#MeetTheArtist Guido van der Werve
Tijdens Art Rotterdam tref je het werk van honderden kunstenaars van over de hele wereld. In deze reeks lichten we een aantal kunstenaars uit die bijzonder werk tonen tijdens de beurs.
Sommige verhalen zijn zo goed dat het beter is om ze niet helemaal te checken, want dan blijft er niks van over. Dat geldt ook voor het poëtische werk van de Nederlandse videokunstenaar Guido van der Werve. Zijn werk kan je het beste ondergaan, maar zodra je het wilt verklaren, ontglipt het je. Vijf jaar na een ernstig verkeersongeluk is hij terug met zijn eerste lange speelfilm. Op Art Rotterdam toont Grimm Gallery alvast een deel, Act 10 – spice of life, death drive.

### Aangeleverd materiaal

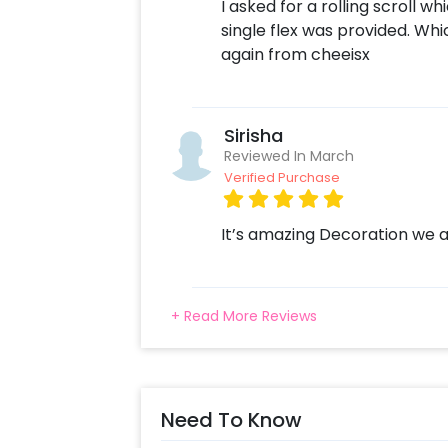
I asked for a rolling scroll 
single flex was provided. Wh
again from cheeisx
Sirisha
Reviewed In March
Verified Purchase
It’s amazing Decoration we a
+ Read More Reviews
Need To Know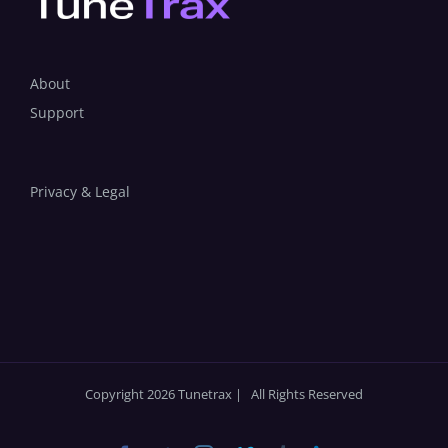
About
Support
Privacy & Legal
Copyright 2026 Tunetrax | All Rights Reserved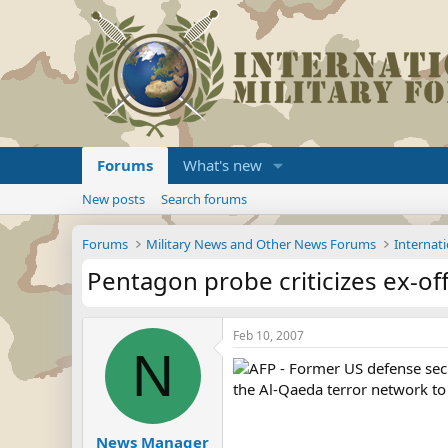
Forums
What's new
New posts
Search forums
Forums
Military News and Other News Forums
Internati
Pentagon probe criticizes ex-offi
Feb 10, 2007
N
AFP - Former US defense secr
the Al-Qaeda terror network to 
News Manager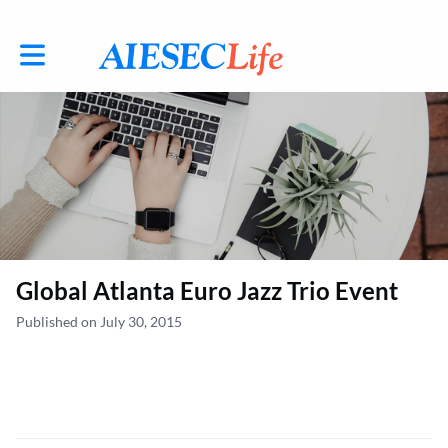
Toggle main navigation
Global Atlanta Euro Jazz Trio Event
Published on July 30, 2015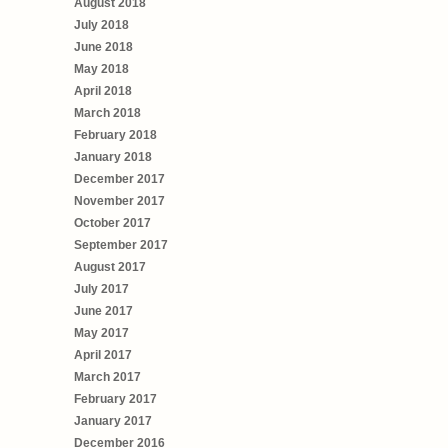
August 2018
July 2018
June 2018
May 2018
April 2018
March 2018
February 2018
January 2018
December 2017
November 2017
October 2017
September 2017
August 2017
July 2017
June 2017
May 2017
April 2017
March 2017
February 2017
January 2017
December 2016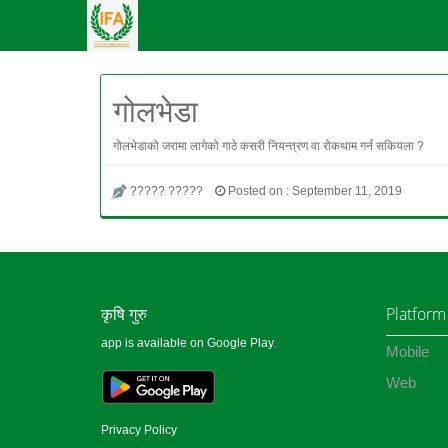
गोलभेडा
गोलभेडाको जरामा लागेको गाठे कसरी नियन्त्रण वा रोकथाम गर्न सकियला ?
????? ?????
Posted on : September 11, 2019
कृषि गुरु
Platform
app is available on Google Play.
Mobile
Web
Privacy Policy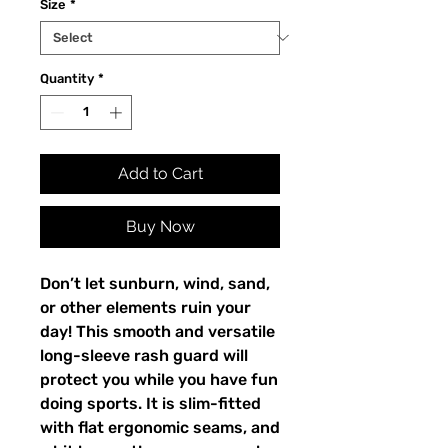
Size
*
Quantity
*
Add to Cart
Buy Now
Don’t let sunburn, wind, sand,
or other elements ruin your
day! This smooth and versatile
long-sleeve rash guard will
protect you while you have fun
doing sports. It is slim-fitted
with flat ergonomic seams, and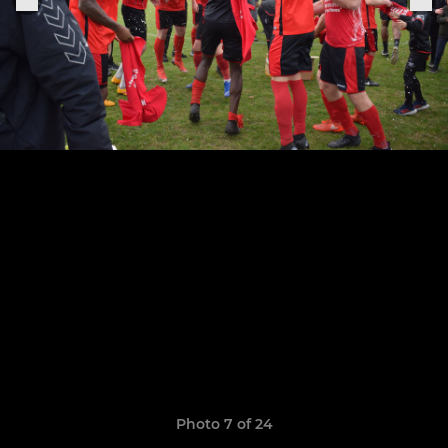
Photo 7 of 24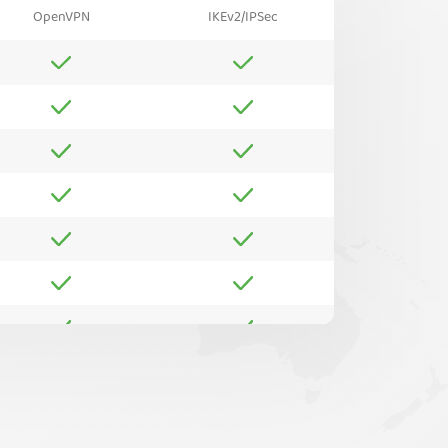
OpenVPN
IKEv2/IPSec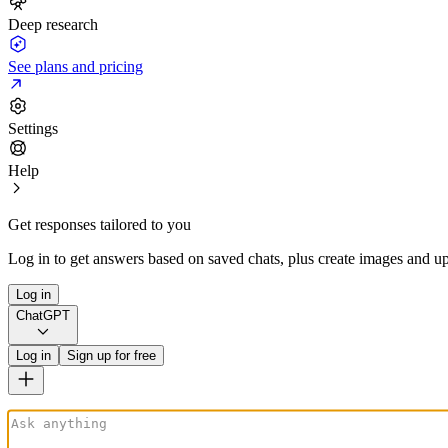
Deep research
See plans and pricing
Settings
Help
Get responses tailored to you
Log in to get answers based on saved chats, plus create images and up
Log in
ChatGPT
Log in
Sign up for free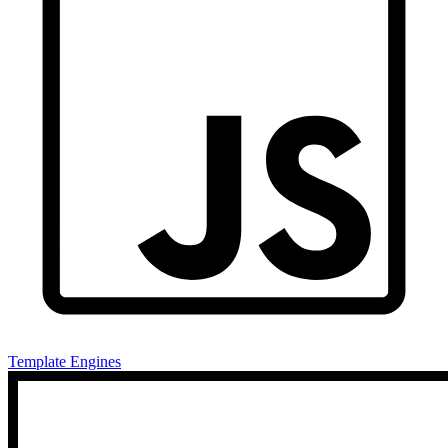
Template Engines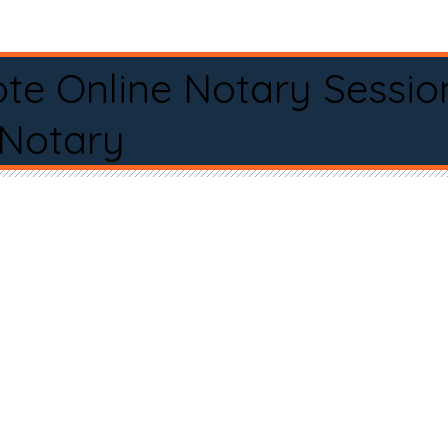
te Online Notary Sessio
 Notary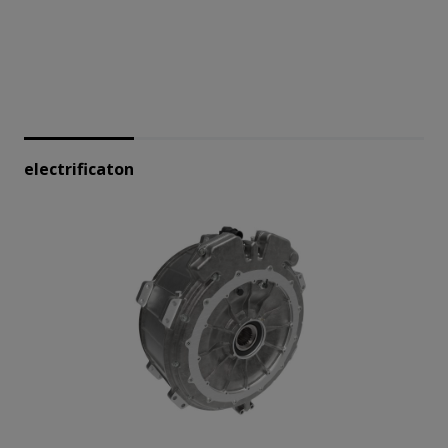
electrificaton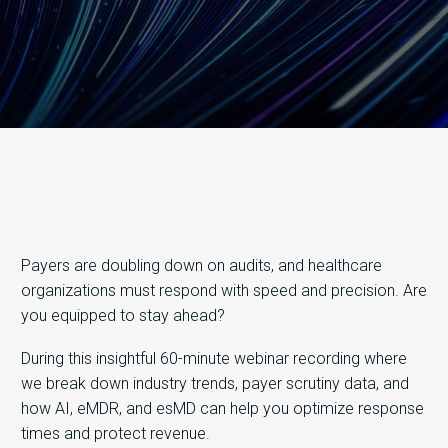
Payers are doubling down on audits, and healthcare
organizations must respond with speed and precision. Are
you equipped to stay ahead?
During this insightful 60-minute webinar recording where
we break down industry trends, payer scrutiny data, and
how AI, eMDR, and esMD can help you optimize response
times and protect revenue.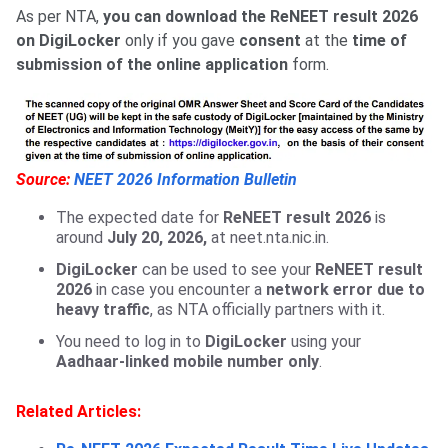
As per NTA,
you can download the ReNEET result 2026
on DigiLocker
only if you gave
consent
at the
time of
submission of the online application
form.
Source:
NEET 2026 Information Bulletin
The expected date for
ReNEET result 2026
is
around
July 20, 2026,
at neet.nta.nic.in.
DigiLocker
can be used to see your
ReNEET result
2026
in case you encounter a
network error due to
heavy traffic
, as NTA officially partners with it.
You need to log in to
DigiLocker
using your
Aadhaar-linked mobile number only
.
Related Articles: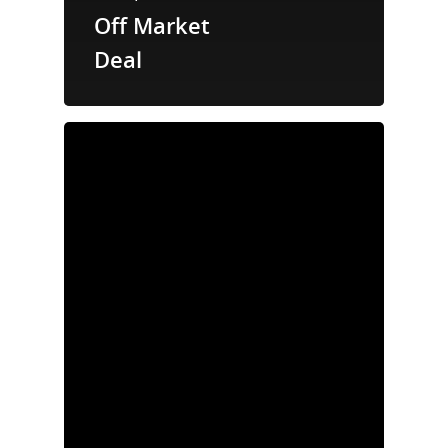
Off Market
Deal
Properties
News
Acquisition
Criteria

--

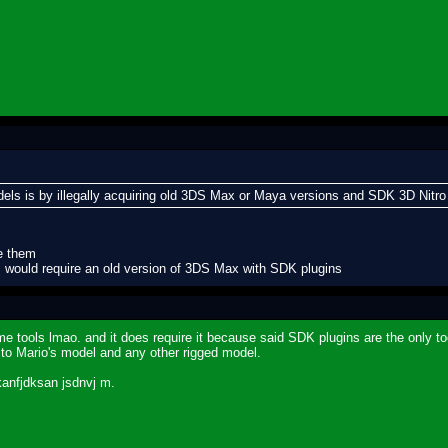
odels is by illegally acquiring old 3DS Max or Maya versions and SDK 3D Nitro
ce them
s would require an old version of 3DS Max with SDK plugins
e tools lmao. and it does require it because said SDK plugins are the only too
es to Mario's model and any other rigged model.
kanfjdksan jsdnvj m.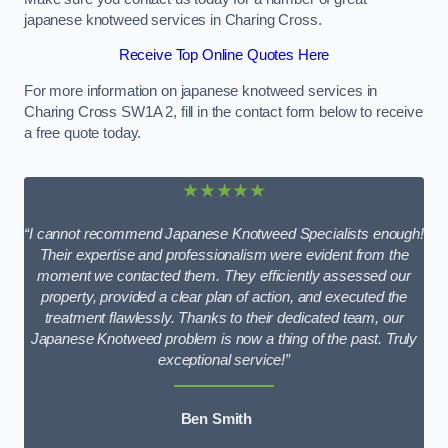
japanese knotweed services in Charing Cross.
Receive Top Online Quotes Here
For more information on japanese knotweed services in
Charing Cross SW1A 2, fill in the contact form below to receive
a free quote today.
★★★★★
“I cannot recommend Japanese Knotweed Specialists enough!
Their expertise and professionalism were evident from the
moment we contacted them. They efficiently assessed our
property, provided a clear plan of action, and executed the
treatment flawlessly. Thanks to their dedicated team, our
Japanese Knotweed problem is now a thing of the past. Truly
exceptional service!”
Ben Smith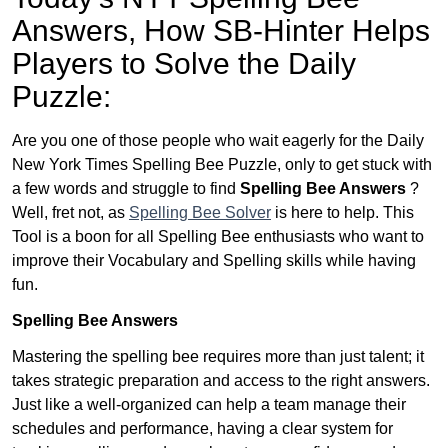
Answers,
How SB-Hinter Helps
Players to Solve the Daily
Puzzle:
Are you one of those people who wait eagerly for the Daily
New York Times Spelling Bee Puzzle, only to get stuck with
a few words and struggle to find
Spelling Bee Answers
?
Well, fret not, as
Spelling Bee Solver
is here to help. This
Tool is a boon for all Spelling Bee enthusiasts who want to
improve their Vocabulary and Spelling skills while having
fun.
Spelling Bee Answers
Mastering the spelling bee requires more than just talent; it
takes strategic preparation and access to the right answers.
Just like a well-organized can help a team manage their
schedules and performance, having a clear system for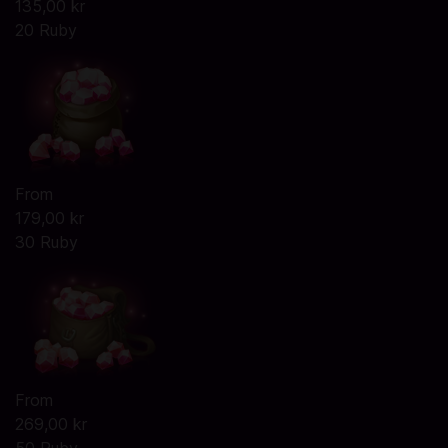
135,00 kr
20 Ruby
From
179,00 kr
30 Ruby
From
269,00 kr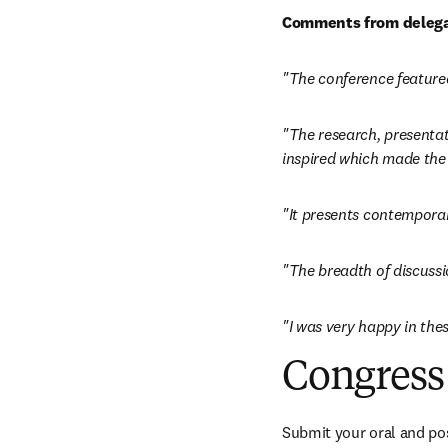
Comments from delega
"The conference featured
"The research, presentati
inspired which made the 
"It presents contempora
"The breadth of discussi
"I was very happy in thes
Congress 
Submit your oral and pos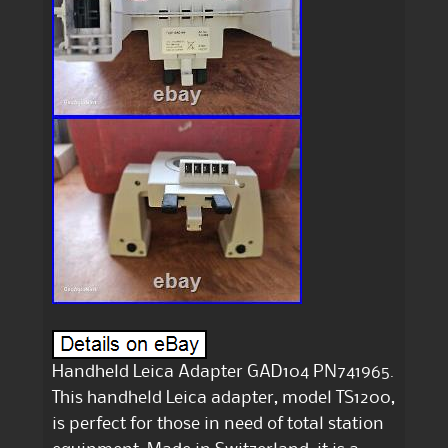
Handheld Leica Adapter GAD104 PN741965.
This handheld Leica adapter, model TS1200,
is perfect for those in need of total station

### Test je begrip
**1.** Leg in één tot drie zinnen uit waarom het volgens de tekst over Guido van der Werve beter is om sommige verhalen niet helemaal te checken.
**2.** Schrijf een vervolg op de tekst over Guido van der Werve dat aansluit op de laatste zin.

### Antwoorden opdrachten
**1.** Sommige verhalen zijn zo goed dat er niks van overblijft als je ze helemaal checkt. Daarom is het beter ze niet volledig na te gaan.

**2.**
In zijn films verkent videokunstenaar Guido van der Werve de grenzen van wat fysiek mogelijk is. Zo rende hij meerdere marathons om zijn huis in Finland, volbracht hij een ruim 1700 kilometer lange triatlon om aarde uit de tuin van het geboortehuis van zijn lievelingscomponist Chopin te brengen naar diens laatste rustplaats in Parijs, en rende hij in een dag van New York naar Valhalla (NY) waar Rachmaninov begraven ligt. Ook liep hij een marathon onder de drie uur – een prestatie van formaat. Tot 2016 kon Van der Werve al zijn interesses kwijt in zijn films, totdat hij dat voorjaar betrokken raakte bij een ernstig verkeersongeluk in Berlijn.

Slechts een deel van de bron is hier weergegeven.